Treasury Official Says No Postponement Of Individual Mandate Needed, Explains New FSA Carryover Rule

In contrast to the need to postpone the employer reporting requirements and employer responsibility payments within the Patient Protection and Affordable Care Act (ACA), a similar case for a postponement of individual responsibility payments (the individual mandate) cannot be made, according to Mark Iwry, senior advisor to the secretary of the Treasury and deputy assistant secretary (Retirement and Heath Policy) on November 5. Speaking at the AICPA National Tax Conference in National Harbor, Md., Iwry’s presentation covered aspects of employer and individual responsibility compliance, as well as recent guidance on flexible spending accounts (FSAs).

Employer reporting and payments. The Treasury and Internal Revenue Service are working on releasing final regulations on both employer reporting and employer responsibility payments under the ACA, Iwry reported. Both the employer reporting and employer responsibility rules had been postponed earlier in 2013 until Jan. 1, 2015. Iwry emphasized that the employer responsibility proposed regulations had been issued as reliance regulations after five rounds of public comments. The reporting regulations, on the other hand, were issued as nonreliance proposed regulations with the expectation that considerably more input would go into changes to be made before the final regulations are adopted in order to further simplify and streamline. Reporting was postponed to allow stakeholders the time they requested to get systems in order. Delaying the employer responsibility payments became a necessary step because of the reporting delay, Iwry explained.

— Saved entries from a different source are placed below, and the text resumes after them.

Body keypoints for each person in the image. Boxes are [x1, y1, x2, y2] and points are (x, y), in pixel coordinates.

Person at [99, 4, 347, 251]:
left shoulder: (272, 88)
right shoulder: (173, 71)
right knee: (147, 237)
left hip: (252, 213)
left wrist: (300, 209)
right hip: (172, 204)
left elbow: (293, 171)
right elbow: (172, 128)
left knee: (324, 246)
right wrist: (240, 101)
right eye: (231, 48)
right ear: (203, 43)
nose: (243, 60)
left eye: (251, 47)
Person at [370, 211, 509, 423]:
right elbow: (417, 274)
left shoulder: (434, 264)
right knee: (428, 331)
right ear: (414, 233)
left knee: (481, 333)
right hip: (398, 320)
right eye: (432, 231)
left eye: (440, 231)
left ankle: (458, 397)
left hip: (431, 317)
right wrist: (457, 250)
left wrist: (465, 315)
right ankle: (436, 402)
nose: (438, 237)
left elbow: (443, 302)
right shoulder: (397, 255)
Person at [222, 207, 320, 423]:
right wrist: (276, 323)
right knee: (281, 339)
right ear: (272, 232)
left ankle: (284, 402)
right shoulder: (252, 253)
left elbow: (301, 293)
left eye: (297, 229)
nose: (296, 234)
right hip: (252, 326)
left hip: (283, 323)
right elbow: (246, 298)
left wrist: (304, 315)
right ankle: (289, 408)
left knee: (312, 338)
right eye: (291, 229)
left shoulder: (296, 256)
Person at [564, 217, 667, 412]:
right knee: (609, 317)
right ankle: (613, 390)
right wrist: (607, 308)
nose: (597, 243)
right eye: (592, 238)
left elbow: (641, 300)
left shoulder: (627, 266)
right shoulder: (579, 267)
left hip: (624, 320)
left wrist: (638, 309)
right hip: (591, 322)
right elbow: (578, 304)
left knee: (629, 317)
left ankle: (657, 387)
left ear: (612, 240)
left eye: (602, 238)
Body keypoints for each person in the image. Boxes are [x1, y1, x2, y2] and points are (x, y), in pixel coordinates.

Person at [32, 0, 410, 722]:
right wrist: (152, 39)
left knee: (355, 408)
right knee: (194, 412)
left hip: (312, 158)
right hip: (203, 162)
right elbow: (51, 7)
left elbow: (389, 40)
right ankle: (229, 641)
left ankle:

Individual mandate. The individual mandate, in contrast to the employer responsibility mandate, does not have the same ramp up systems needs, according to Iwry. He added that, unlike the employer mandate, the individual mandate already has a gradual transition period built into the law, with the full 2 1/2-percent penalty taking until 2016 to phase in. Further, he reported that Form 1040 will provide a clear opportunity for individuals to indicate any exemption from the individual mandate and that only a small percentage of individuals—in the single digits, based upon a Congressional Budget Office report—would be subject to a penalty payment.

Iwry also argued that, unlike the employer responsibility timetable, “there is good reason to proceed with individual responsibility” because the individual mandate is integral to making the rest of the ACA work to the benefit of individuals as a whole. “The system of insurance reforms designed to protect individuals…depends upon individual responsibility and coverage being broad,” Iwry stated.

On the enforcement side, Iwry reported that “we’ve heard that the IRS is well-positioned to carry out their role [in connection with the individual mandate]; their systems and operational arrangements are in place and ready to go…we are confident.” He emphasized that the IRS’s focus is on taxpayer education; “the IRS wants this to work; we are not looking to raise revenues based on penalties, either individual or employer.”

New FSA option. Commenting on Notice 2013-71 involving the new up-to-$500 carryover option for health FSAs, Iwry emphasized the new relief provided to the “use-or-lose-it” rule will be particularly valuable in light of the ACA’s $2,500 annual cap on contributions starting in 2013. For nearly three decades, most Americans with FSAs have lived with the use-or-lose-it rule. Although about 14 million families now participate in FSAs, Iwry reported that employers had indicated that participation would be much greater if employee concerns over overestimating qualifying expenses were addressed. In over 1,000 comments received by the Treasury, “virtually all urged us to modify use-or-lose by allowing a carry forward of a substantial amount of dollars,” according to Iwry. As an additional reason for the new option, Iwry pointed to the “unnecessary and wasteful” year-end health care spending by individuals who need to spend down FSA account balances. In response to questions from the audience, Iwry emphasized that the up-to-$500 carryover is not cumulative each year, and that amendment of an FSA plan to include the new carryover option is entirely at the employer’s discretion.